I know that on my own I cannot handle two. Luckily, the Lord's grace is sufficient. I just have to remember to lean into Him on those days when I feel like I am not enough - which is just about everyday.

Of course I also have days that are so joy-filled and wonderful that I cannot imagine how I got to be so lucky. And there will be double the joy on those days. I just need to keep reminding myself that I will have double the blessing on those days and that God will provide strength and endurance on the days that are not so wonderful.

So...36 weeks. I cannot believe how quickly this pregnancy has gone by. I am starting to feel sick and/or throw up most days again. :-( Sleep is also becoming very illusive. Here is a pic of what I look like at 36 weeks this pregnancy (and at 38 weeks with Claire):

36 weeks - Amelia
38 weeks - Claire

The doctor informed me today that I am 1cm dilated and 60% effaced. This was so exciting to hear. I never dilated or effaced with Claire, so I feel like I am making some very big progress. Of course, then my mother tells me that she was 90% effaced and almost 3 or 4 cm dilated with my brother...and they had to induce labor after she had gone two weeks over her due date...thanks a lot mom. ;-)

I have a very strong feeling that because Claire was a week early and because I am already showing signs of progression that little miss Amelia will be here sometime before her official due date. I have been having a ton of Braxton-Hicks contractions and have been feeling very anxious - which are both signs that labor is approaching. I guess I will just have to wait and see.

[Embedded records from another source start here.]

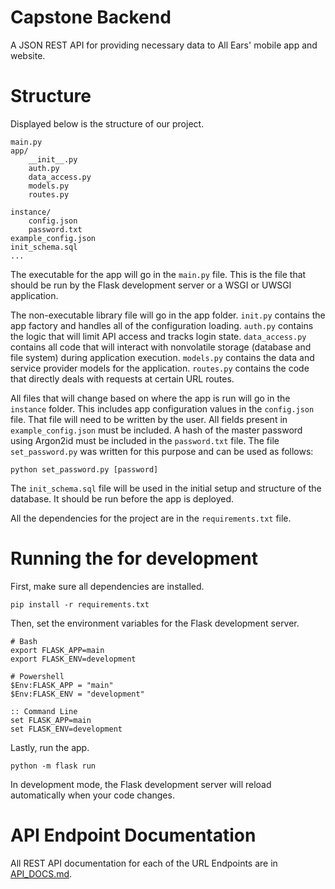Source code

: # Capstone Backend

A JSON REST API for providing necessary data to All Ears' mobile app and website.

# Structure

Displayed below is the structure of our project.

    main.py
    app/
        __init__.py
        auth.py
        data_access.py
        models.py
        routes.py

    instance/
        config.json
        password.txt
    example_config.json
    init_schema.sql
    ...

The executable for the app will go in the `main.py` file. This is the file that should be run by the Flask development server or a WSGI or UWSGI application.

The non-executable library file will go in the app folder. `init.py` contains the app factory and handles all of the configuration loading. `auth.py` contains the logic that will limit API access and tracks login state. `data_access.py` contains all code that will interact with nonvolatile storage (database and file system) during application execution. `models.py` contains the data and service provider models for the application. `routes.py` contains the code that directly deals with requests at certain URL routes.

All files that will change based on where the app is run will go in the `instance` folder. This includes app configuration values in the `config.json` file. That file will need to be written by the user. All fields present in `example_config.json` must be included. A hash of the master password using Argon2id must be included in the `password.txt` file. The file `set_password.py` was written for this purpose and can be used as follows:

    python set_password.py [password]

The `init_schema.sql` file will be used in the initial setup and structure of the database. It should be run before the app is deployed.

All the dependencies for the project are in the `requirements.txt` file.

# Running the for development

First, make sure all dependencies are installed.

    pip install -r requirements.txt

Then, set the environment variables for the Flask development server.
    
    # Bash 
    export FLASK_APP=main
    export FLASK_ENV=development

    # Powershell
    $Env:FLASK_APP = "main"
    $Env:FLASK_ENV = "development"

    :: Command Line
    set FLASK_APP=main
    set FLASK_ENV=development

Lastly, run the app.

    python -m flask run

In development mode, the Flask development server will reload automatically when your code changes.

# API Endpoint Documentation

All REST API documentation for each of the URL Endpoints are in [API_DOCS.md](./API_DOCS.md).

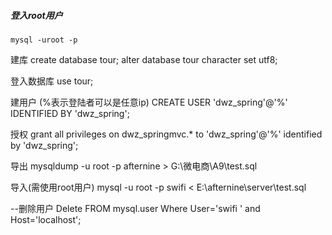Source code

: ##### 登入root用户
    mysql -uroot -p
 
建库
create database tour;
alter database tour character set utf8;
 
登入数据库
use tour;
 
建用户 (%表示登陆者可以是任意ip)
CREATE USER 'dwz_spring'@'%' IDENTIFIED BY 'dwz_spring';
 
授权
grant all privileges on dwz_springmvc.* to 'dwz_spring'@'%' identified by 'dwz_spring';
 
导出
mysqldump -u root -p afternine > G:\微电商\A9\test.sql
 
导入(需使用root用户)
mysql -u root -p swifi < E:\afternine\server\test.sql


--删除用户
Delete FROM mysql.user Where User='swifi ' and Host='localhost';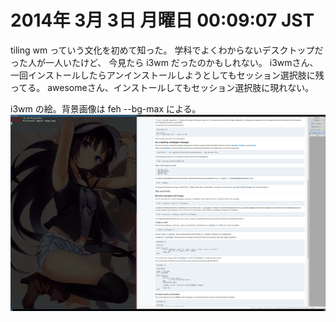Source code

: # 2014年  3月  3日 月曜日 00:09:07 JST

tiling wm っていう文化を初めて知った。
学科でよくわからないデスクトップだった人が一人いたけど、
今見たら i3wm だったのかもしれない。
i3wmさん、一回インストールしたらアンインストールしようとしてもセッション選択肢に残ってる。
awesomeさん、インストールしてもセッション選択肢に現れない。

i3wm の絵。背景画像は feh --bg-max による。
![](../../img/140303.png)
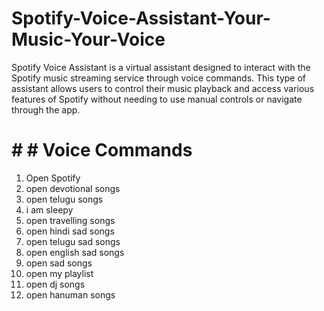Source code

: # Spotify-Voice-Assistant-Your-Music-Your-Voice
Spotify Voice Assistant is a virtual assistant designed to interact with the Spotify music streaming service through voice commands. This type of assistant allows users to control their music playback and access various features of Spotify without needing to use manual controls or navigate through the app.
# # # Voice Commands
1. Open Spotify
2. open devotional songs
3. open telugu songs
4. i am sleepy
5. open travelling songs
6. open hindi sad songs
7. open telugu sad songs
8. open english sad songs
9. open sad songs
10. open my playlist
11. open dj songs
12. open hanuman songs

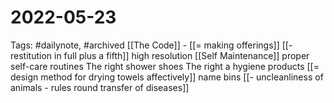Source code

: # 2022-05-23
Tags: #dailynote, #archived 
[[The Code]] - [[= making offerings]]
[[- restitution in full plus a fifth]]
high resolution
[[Self Maintenance]]
proper self-care routines
The right shower shoes
The right a hygiene products 
[[= design method for drying towels affectively]]
name bins
[[- uncleanliness of animals - rules round transfer of diseases]]

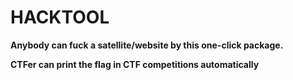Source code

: # HACKTOOL

**Anybody can fuck a satellite/website by this one-click package.**

**CTFer can print the flag in CTF competitions automatically**

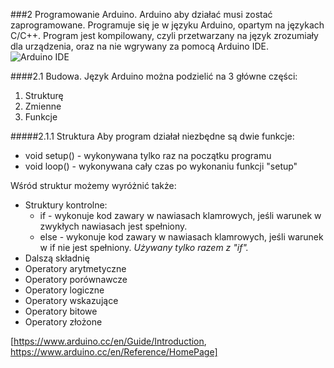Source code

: ###2 Programowanie Arduino.
  Arduino aby działać musi zostać zaprogramowane. Programuje się je w języku Arduino, opartym na językach C/C++.
Program jest kompilowany, czyli przetwarzany na język zrozumiały dla urządzenia, oraz na nie wgrywany za pomocą
Arduino IDE.
![Arduino IDE](https://www.arduino.cc/en/pub/skins/arduinoWide/img/ArduinoAPP-01.svg)

####2.1 Budowa.
  Język Arduino można podzielić na 3 główne części:
  1. Strukturę
  2. Zmienne
  3. Funkcje

#####2.1.1  Struktura
Aby program działał niezbędne są dwie funkcje:

  * void setup() - wykonywana tylko raz na początku programu
  * void loop() - wykonywana cały czas po wykonaniu funkcji "setup"
  
Wśród struktur możemy wyróżnić także:

  * Struktury kontrolne:
    * if - wykonuje kod zawary w nawiasach klamrowych, jeśli warunek w zwykłych nawiasach jest spełniony.
    * else - wykonuje kod zawary w nawiasach klamrowych, jeśli warunek w if nie jest spełniony. *Używany tylko razem z "if".*
  * Dalszą składnię
  * Operatory arytmetyczne
  * Operatory porównawcze
  * Operatory logiczne
  * Operatory wskazujące
  * Operatory bitowe
  * Operatory złożone

[https://www.arduino.cc/en/Guide/Introduction, https://www.arduino.cc/en/Reference/HomePage]
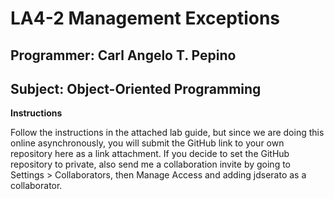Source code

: # LA4-2 Management Exceptions
## Programmer: Carl Angelo T. Pepino<br>
## Subject: Object-Oriented Programming

**Instructions**<br>

Follow the instructions in the attached lab guide, but since we are doing this online asynchronously, you will submit the GitHub link to your own repository here as a link attachment. If you decide to set the GitHub repository to private, also send me a collaboration invite by going to Settings > Collaborators, then Manage Access and adding jdserato as a collaborator.
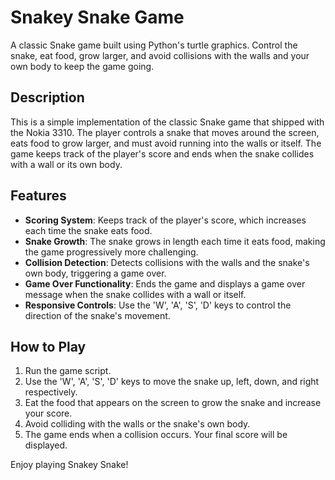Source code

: # Snakey Snake Game

A classic Snake game built using Python's turtle graphics. Control the snake, eat food, grow larger, and avoid collisions with the walls and your own body to keep the game going.

## Description

This is a simple implementation of the classic Snake game that shipped with the Nokia 3310. The player controls a snake that moves around the screen, eats food to grow larger, and must avoid running into the walls or itself. The game keeps track of the player's score and ends when the snake collides with a wall or its own body.

## Features

- **Scoring System**: Keeps track of the player's score, which increases each time the snake eats food.
- **Snake Growth**: The snake grows in length each time it eats food, making the game progressively more challenging.
- **Collision Detection**: Detects collisions with the walls and the snake's own body, triggering a game over.
- **Game Over Functionality**: Ends the game and displays a game over message when the snake collides with a wall or itself.
- **Responsive Controls**: Use the 'W', 'A', 'S', 'D' keys to control the direction of the snake's movement.

## How to Play

1. Run the game script.
2. Use the 'W', 'A', 'S', 'D' keys to move the snake up, left, down, and right respectively.
3. Eat the food that appears on the screen to grow the snake and increase your score.
4. Avoid colliding with the walls or the snake's own body.
5. The game ends when a collision occurs. Your final score will be displayed.

Enjoy playing Snakey Snake!
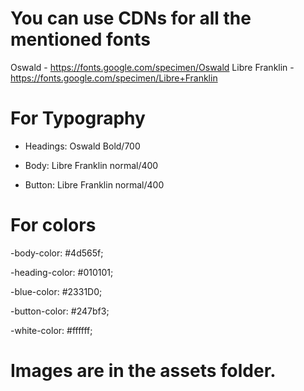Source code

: # You can use CDNs for all the mentioned fonts

Oswald - https://fonts.google.com/specimen/Oswald
Libre Franklin - https://fonts.google.com/specimen/Libre+Franklin

# For Typography

- Headings: Oswald Bold/700

- Body: Libre Franklin normal/400

- Button: Libre Franklin normal/400

# For colors

-body-color: #4d565f;

-heading-color: #010101;

-blue-color: #2331D0;

-button-color: #247bf3;

-white-color: #ffffff;

# Images are in the assets folder.
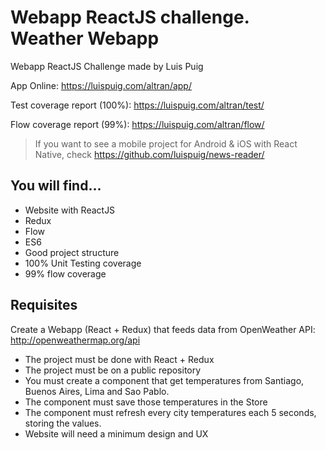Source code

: # Webapp ReactJS challenge. Weather Webapp

Webapp ReactJS Challenge made by Luis Puig

App Online: https://luispuig.com/altran/app/

Test coverage report (100%): https://luispuig.com/altran/test/

Flow coverage report (99%): https://luispuig.com/altran/flow/

> If you want to see a mobile project for Android & iOS with React Native, check https://github.com/luispuig/news-reader/

## You will find...

- Website with ReactJS
- Redux
- Flow
- ES6
- Good project structure
- 100% Unit Testing coverage
- 99% flow coverage

## Requisites

Create a Webapp (React + Redux) that feeds data from OpenWeather API: http://openweathermap.org/api

- The project must be done with React + Redux
- The project must be on a public repository
- You must create a component that get temperatures from Santiago, Buenos Aires, Lima and Sao Pablo.
- The component must save those temperatures in the Store
- The component must refresh every city temperatures each 5 seconds, storing the values.
- Website will need a minimum design and UX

This is one of the hardest parts of pregnancy (especially for a type A, list-making, planner) -- not knowing exactly when, or what, or how anything will happen. I have officially checked off most of my to-do before baby list. So I take some comfort in knowing that I am pretty much ready whenever, but there are still a couple of things that I would really like to get done. Hopefully, I have at least a week to finish them. I guess we will find out.